**EXERCISE DATA:**
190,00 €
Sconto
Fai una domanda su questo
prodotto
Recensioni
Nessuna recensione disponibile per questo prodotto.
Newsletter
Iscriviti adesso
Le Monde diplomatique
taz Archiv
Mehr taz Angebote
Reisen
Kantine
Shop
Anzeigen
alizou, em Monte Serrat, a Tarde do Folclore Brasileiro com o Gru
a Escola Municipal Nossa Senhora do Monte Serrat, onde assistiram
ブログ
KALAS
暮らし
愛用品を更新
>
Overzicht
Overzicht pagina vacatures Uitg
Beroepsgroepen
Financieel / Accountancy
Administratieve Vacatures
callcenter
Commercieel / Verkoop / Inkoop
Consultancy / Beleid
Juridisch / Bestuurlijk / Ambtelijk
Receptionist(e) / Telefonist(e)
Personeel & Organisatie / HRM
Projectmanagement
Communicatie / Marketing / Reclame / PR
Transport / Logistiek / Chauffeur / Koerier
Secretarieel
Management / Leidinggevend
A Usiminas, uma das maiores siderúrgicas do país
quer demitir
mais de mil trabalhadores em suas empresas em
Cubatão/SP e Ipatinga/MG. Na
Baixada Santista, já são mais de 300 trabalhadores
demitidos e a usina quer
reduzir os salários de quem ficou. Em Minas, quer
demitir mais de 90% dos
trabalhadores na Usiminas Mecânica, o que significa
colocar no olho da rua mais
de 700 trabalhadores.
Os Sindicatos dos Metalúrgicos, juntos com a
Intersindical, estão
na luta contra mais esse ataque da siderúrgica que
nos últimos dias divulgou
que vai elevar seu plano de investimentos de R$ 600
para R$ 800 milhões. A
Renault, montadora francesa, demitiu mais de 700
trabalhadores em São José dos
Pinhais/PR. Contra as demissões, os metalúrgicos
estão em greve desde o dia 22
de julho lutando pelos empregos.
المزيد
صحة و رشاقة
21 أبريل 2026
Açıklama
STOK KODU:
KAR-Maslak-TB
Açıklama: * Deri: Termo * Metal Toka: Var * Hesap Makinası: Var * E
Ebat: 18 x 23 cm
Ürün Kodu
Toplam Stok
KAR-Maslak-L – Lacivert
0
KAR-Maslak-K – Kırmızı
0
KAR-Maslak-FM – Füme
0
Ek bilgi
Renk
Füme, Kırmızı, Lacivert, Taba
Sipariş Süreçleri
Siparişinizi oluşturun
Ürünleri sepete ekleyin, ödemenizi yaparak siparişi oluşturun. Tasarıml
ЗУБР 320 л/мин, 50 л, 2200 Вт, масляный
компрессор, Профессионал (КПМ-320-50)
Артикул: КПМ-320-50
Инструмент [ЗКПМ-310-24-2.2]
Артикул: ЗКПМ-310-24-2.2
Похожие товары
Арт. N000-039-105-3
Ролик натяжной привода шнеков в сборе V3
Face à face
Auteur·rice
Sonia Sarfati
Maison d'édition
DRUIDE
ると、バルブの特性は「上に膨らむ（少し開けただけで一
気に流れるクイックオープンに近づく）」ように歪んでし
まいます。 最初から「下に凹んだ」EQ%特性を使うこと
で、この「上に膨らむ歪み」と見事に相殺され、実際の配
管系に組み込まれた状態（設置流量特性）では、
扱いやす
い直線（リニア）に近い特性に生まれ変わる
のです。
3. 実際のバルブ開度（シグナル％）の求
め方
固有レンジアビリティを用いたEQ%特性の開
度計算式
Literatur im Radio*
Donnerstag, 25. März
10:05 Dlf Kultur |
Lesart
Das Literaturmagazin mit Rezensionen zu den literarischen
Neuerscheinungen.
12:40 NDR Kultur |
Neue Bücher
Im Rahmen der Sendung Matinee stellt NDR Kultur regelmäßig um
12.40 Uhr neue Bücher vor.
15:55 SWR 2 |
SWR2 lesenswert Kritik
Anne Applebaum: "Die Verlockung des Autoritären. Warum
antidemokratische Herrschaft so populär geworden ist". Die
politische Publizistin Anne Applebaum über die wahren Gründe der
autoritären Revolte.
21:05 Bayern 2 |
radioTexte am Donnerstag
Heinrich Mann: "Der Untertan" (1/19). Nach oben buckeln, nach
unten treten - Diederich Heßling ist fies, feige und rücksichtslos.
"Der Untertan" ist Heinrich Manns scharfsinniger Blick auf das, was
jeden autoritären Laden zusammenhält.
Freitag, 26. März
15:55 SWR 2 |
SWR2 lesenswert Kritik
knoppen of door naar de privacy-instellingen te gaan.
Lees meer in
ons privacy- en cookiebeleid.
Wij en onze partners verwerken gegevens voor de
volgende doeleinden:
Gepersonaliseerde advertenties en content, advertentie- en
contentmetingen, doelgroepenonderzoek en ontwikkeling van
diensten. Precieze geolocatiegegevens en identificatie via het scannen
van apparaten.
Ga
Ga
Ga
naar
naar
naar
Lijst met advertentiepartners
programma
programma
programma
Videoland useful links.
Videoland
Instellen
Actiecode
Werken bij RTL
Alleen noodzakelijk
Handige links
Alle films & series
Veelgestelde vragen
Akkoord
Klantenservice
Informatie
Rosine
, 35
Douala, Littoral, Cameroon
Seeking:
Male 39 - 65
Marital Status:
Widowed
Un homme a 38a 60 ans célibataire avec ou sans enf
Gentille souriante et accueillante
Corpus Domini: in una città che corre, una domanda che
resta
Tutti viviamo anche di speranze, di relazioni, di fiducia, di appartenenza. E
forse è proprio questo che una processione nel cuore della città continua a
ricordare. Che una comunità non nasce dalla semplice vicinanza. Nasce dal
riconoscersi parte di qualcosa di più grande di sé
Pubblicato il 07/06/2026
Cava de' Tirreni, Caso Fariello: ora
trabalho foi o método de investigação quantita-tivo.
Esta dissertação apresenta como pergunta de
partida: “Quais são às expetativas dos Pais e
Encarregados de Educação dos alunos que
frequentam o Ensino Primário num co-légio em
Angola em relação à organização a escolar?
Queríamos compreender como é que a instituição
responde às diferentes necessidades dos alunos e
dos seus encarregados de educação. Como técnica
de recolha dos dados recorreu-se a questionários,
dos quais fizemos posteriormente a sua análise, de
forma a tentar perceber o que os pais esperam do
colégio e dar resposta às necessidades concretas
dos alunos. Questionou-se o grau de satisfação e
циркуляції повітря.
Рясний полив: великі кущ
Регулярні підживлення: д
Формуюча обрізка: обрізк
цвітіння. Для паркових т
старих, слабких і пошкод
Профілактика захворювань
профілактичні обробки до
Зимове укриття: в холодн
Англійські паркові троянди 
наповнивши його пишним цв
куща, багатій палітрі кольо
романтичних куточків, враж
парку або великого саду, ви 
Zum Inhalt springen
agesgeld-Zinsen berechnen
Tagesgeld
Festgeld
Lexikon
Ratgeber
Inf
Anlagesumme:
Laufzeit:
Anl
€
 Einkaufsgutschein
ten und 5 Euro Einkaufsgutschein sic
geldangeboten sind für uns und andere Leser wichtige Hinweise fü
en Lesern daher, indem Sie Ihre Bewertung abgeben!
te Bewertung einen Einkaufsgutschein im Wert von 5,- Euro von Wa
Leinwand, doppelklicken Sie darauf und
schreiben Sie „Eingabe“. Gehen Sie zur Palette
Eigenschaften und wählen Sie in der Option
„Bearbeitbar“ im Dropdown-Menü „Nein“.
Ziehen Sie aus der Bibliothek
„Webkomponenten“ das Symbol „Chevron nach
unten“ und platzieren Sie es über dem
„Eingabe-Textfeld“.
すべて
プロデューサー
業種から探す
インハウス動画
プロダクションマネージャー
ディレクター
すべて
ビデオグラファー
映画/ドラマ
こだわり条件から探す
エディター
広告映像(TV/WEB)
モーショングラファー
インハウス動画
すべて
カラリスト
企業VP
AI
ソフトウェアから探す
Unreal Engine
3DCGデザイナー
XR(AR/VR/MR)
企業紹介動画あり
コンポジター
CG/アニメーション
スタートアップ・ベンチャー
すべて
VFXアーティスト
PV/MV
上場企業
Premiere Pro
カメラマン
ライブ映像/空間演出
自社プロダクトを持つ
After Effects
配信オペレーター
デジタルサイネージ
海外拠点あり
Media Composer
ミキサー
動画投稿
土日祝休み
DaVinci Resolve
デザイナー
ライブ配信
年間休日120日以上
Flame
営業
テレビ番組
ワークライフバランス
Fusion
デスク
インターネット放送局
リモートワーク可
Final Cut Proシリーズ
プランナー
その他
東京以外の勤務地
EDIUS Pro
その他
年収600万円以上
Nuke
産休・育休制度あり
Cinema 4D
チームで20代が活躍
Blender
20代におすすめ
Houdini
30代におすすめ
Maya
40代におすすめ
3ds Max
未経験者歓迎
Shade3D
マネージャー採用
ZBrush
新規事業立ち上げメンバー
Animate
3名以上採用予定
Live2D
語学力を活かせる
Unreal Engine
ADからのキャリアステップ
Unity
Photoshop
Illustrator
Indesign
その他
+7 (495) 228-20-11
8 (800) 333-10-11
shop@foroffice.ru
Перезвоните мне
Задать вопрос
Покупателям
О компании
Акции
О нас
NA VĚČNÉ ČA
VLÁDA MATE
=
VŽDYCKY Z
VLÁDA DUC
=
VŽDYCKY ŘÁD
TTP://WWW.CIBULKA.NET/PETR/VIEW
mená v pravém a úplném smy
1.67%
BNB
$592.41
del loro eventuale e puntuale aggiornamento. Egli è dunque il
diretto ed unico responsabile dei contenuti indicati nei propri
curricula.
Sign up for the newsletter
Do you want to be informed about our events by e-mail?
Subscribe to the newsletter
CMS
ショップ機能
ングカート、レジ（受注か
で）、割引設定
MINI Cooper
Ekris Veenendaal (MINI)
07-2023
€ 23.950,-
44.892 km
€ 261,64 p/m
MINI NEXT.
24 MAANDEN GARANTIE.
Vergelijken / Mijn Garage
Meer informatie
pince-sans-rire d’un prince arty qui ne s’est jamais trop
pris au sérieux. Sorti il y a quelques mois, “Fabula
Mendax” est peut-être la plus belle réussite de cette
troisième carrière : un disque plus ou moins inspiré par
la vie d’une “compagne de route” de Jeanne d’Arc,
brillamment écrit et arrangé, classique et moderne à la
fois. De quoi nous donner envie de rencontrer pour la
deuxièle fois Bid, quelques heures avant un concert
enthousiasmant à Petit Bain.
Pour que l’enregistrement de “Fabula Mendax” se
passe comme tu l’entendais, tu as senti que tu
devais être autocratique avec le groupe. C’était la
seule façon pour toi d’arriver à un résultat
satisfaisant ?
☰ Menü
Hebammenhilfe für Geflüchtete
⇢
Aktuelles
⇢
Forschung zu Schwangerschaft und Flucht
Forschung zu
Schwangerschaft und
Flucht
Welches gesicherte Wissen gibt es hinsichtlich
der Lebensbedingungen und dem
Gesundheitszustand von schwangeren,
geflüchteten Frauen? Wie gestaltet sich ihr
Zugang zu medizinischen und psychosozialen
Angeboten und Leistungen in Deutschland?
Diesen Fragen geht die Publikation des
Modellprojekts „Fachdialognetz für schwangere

**WHAT THE TASK ASKS:** Could you give the lines again from the start through the line containing "na luta contra", replacing "Sconto" with "Offerta" and leaving everything else unchanged?

**EXERCISE RESULT:**
190,00 €
Offerta
Fai una domanda su questo
prodotto
Recensioni
Nessuna recensione disponibile per questo prodotto.
Newsletter
Iscriviti adesso
Le Monde diplomatique
taz Archiv
Mehr taz Angebote
Reisen
Kantine
Shop
Anzeigen
alizou, em Monte Serrat, a Tarde do Folclore Brasileiro com o Gru
a Escola Municipal Nossa Senhora do Monte Serrat, onde assistiram
ブログ
KALAS
暮らし
愛用品を更新
>
Overzicht
Overzicht pagina vacatures Uitg
Beroepsgroepen
Financieel / Accountancy
Administratieve Vacatures
callcenter
Commercieel / Verkoop / Inkoop
Consultancy / Beleid
Juridisch / Bestuurlijk / Ambtelijk
Receptionist(e) / Telefonist(e)
Personeel & Organisatie / HRM
Projectmanagement
Communicatie / Marketing / Reclame / PR
Transport / Logistiek / Chauffeur / Koerier
Secretarieel
Management / Leidinggevend
A Usiminas, uma das maiores siderúrgicas do país
quer demitir
mais de mil trabalhadores em suas empresas em
Cubatão/SP e Ipatinga/MG. Na
Baixada Santista, já são mais de 300 trabalhadores
demitidos e a usina quer
reduzir os salários de quem ficou. Em Minas, quer
demitir mais de 90% dos
trabalhadores na Usiminas Mecânica, o que significa
colocar no olho da rua mais
de 700 trabalhadores.
Os Sindicatos dos Metalúrgicos, juntos com a
Intersindical, estão
na luta contra mais esse ataque da siderúrgica que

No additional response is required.